# WORK TASK:
For each line below that holds the word "source", make a copy.

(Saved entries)

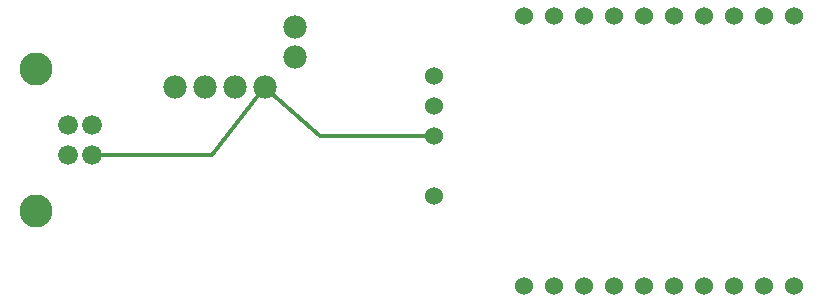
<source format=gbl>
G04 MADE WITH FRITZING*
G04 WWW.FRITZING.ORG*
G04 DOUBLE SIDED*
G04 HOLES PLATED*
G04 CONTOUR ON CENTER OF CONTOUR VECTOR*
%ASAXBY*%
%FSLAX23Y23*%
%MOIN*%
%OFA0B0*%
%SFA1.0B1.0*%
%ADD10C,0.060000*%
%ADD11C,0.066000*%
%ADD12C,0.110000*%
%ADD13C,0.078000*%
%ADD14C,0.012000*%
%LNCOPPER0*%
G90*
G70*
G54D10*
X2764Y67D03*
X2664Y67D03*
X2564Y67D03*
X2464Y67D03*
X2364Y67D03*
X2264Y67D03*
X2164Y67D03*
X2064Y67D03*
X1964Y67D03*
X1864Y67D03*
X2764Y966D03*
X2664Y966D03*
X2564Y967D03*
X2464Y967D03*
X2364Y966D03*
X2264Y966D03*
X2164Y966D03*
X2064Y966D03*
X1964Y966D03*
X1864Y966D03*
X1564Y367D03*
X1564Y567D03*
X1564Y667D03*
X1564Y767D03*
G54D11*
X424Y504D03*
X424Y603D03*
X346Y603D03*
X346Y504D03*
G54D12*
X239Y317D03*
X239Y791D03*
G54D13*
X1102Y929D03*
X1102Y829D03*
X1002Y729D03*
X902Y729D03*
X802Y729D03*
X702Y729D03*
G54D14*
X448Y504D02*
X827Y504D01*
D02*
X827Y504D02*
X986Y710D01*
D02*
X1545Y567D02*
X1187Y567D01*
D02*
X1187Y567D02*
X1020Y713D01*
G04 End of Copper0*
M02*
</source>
---
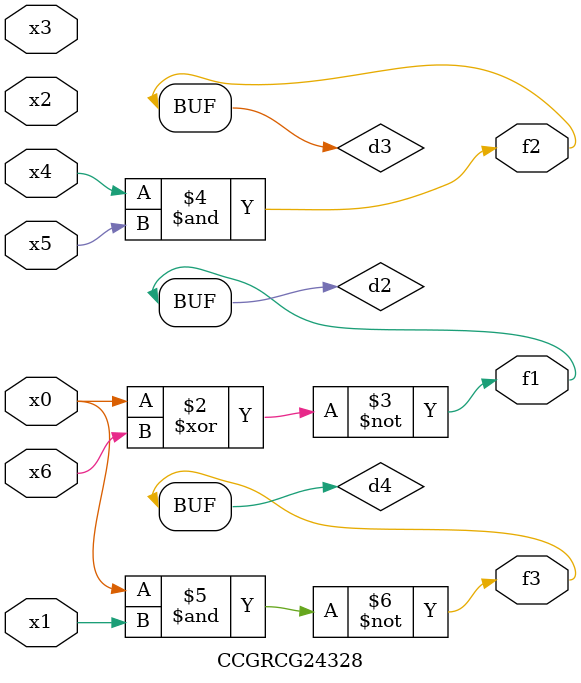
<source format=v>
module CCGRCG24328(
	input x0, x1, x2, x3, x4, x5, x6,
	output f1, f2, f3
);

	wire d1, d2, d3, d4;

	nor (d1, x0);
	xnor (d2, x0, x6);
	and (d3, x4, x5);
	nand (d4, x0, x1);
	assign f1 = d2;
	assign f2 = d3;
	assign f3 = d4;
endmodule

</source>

# RESPONSE TO THE EXERCISE:
<source format=gbl>
</source>
<source format=v>
</source>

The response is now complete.